The reason why most U.S. states don’t collect SOGI data, Swan hypothesizes, is because of the attacks on the LGBTQ community, from legislative attacks and judicial threats to hate speech and violent acts. 

“The reason is because there’s such a reaction from the right wing to the collection of that data,” Swan said.  

When health officials in Minnesota, where Swan lives, began collecting SOGI data when offering an opportunity to sign up to get the Covid-19 vaccine or treatment, it got some press. 

“It ended up in the newspaper with a prominent person essentially saying, ‘elderly people would be shocked by the collection of this data, and they shouldn’t be collecting it,’” Swan said. “That was then responded to the next day by leaders in our LGBT community.”

Swan also framed the importance of SOGI data for addressing Covid-19 infections in terms of existing health disparities in LGBTQ communities versus the cishet population. In his book “The Routledge Handbook of LGBTQIA Administration Policies,” copyright 2019, Swan printed a chart showing some of those very health disparities in LGBTQ communities in Hennepin County, Minnesota. 

The chart shows that 39.7% of LGBTQ people suffer from depression versus 21% in the non-LGBTQ population; 25% of people in the LGBTQ community have unmet mental health needs, compared to 11.5% in the non-LGBTQ population; 25% of people in the LGBTQ community are obese, compared to 21% of non-LGBTQ people; In the LGBTQ community 13.6% of people smoke, versus 7% of non-LGBTQ people; 42.3% of LGBTQ people use alcohol excessively, while the same is true for 28.4% of the general, non-LGBTQ population. 

“These disparities are the kinds of things that make you very vulnerable to COVID,” Swan said. “What we want to do is reach out and deal with the vulnerabilities to reduce the possibility of really serious Covid-19 effects. But you’ve got to know who the people are and where they are.That’s why SOGI data is so important.” 

Swan pointed out that activists in Pennsylvania have done a good job in taking measures to collect SOGI data. His latest book contains a chapter written by Adrian Shanker, former director of the Bradbury-Sullivan LGBT Community Center and editor of two books on LGBTQ health, in which he looks at a year of LGBTQ health activism and efforts to change policy in Pennsylvania during the first year of the Covid-19 pandemic. 

For example, in Pennsylvania, activists prioritized collecting LGBTQ demographic data for Covid-19 infections and contact tracing; providing training on LGBTQ cultural awareness and equity for contact tracers and disease investigators; drafting and implementation of city and state-level sexual health guidance during the pandemic; giving priority to people living with HIV in vaccine distribution plans on a state level, and other efforts. 

There’s also a chapter on the 2020 Pennsylvania LGBTQ Health Needs Assessment, which was administered by Bradbury-Sullivan Center, the Pennsylvania Department of Health and the Research and Evaluation Group at Public Health Management Corporation.

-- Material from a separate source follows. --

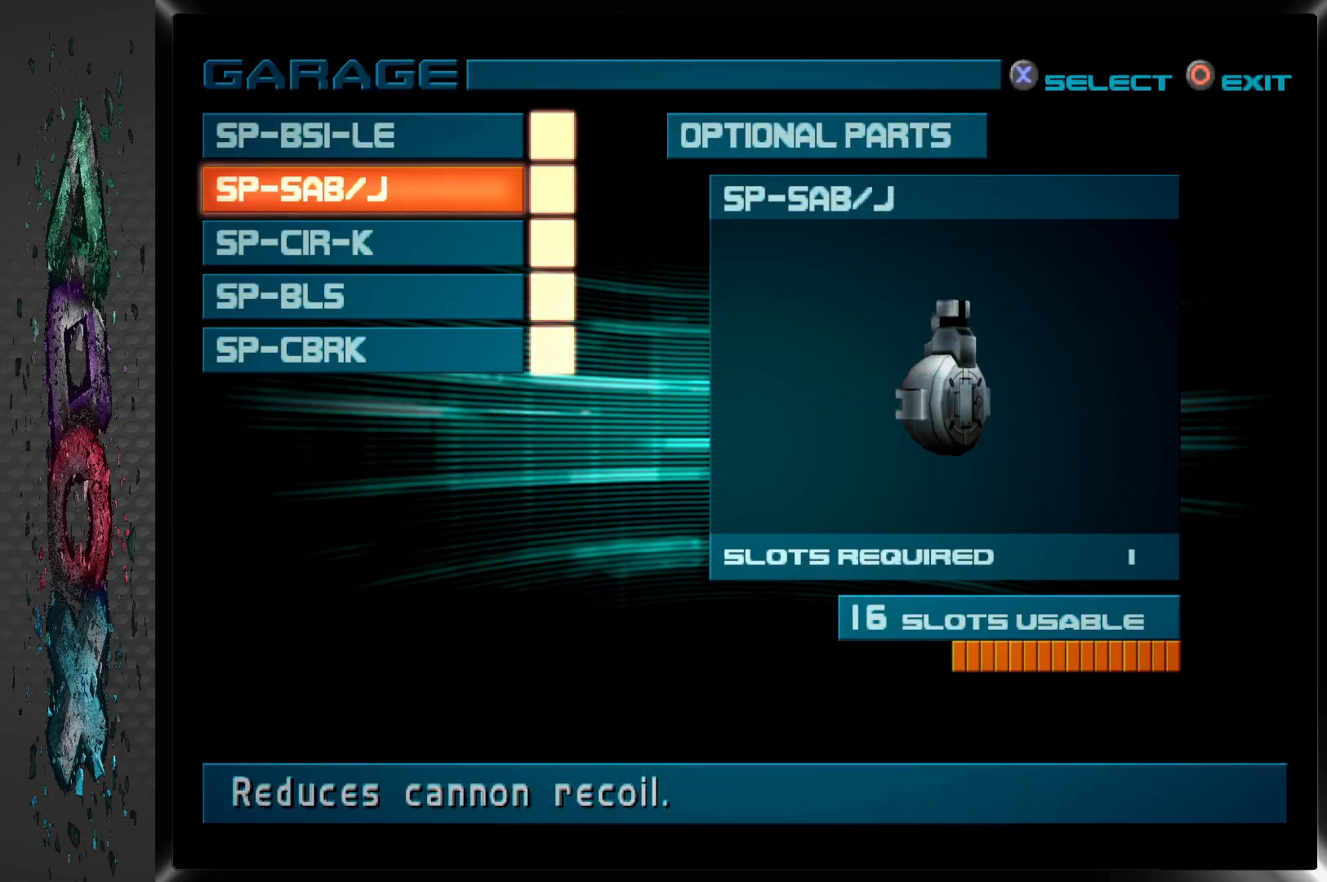
{"buttons": [], "left_stick": "center", "right_stick": "center", "events": []}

Although the PA LGBTQ Health Needs Assessment was first launched in 2015 and is disseminated biannually, during the pandemic in 2020, over 30 LGBTQ organizations came together to encourage participation in the survey. As such, there was more data than ever on different demographics within the LGBTQ community to evaluate healthcare needs, health disparities and roadblocks to care.  

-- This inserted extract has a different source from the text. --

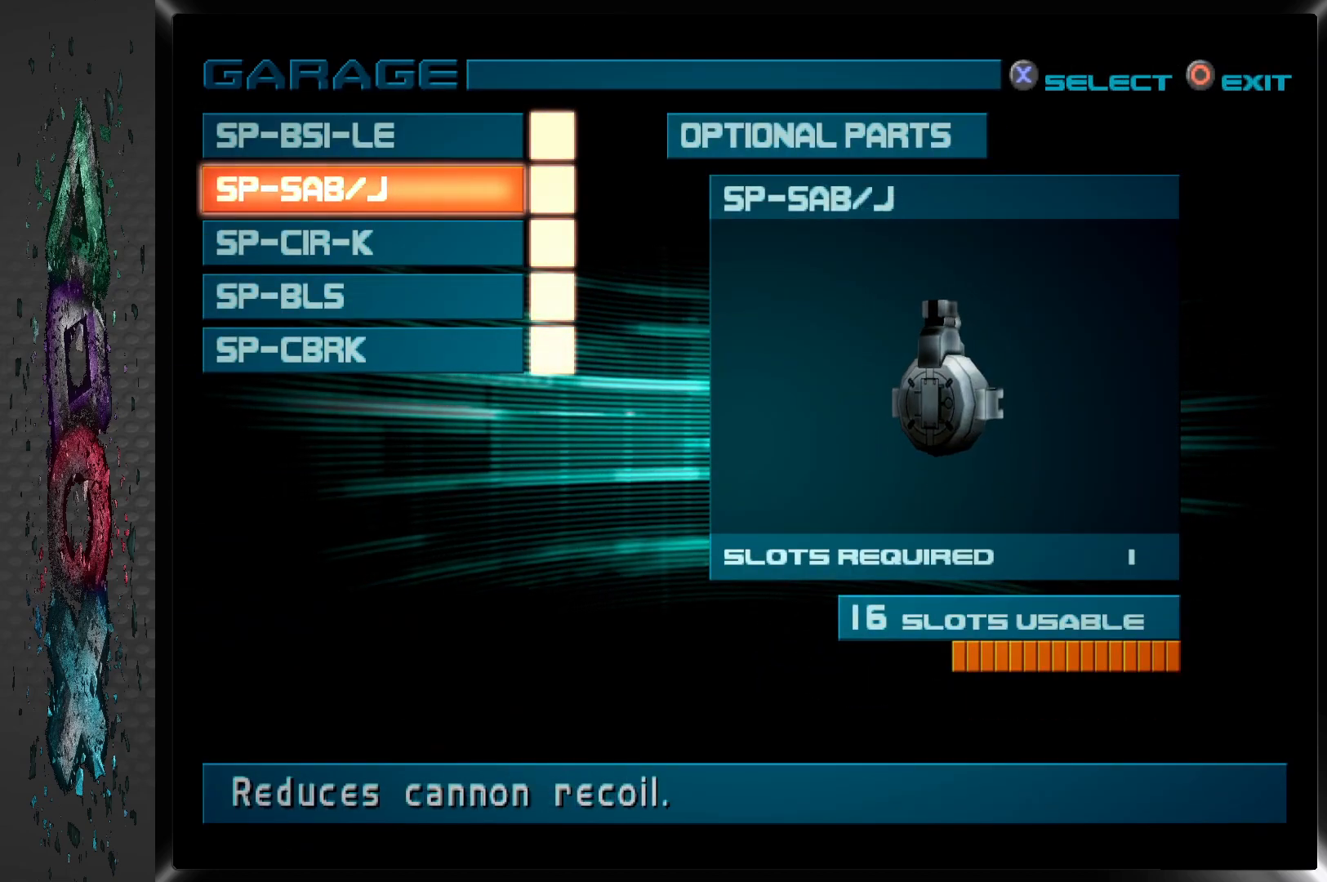
{"buttons": [], "left_stick": "center", "right_stick": "center", "events": [[150, "CIRCLE", "up"]]}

When it comes to the community and dealing with Covid-19, Swan encouraged people to remain vigilant. 

“I want our community to understand what has happened here, which is a really major thing, and it’s still happening,” Swan said. “[Covid-19 ] is the third highest cause of death in the United States, and the guidance right now is that we should be wearing a mask indoors because of the high level of spread of this new variant that we have.”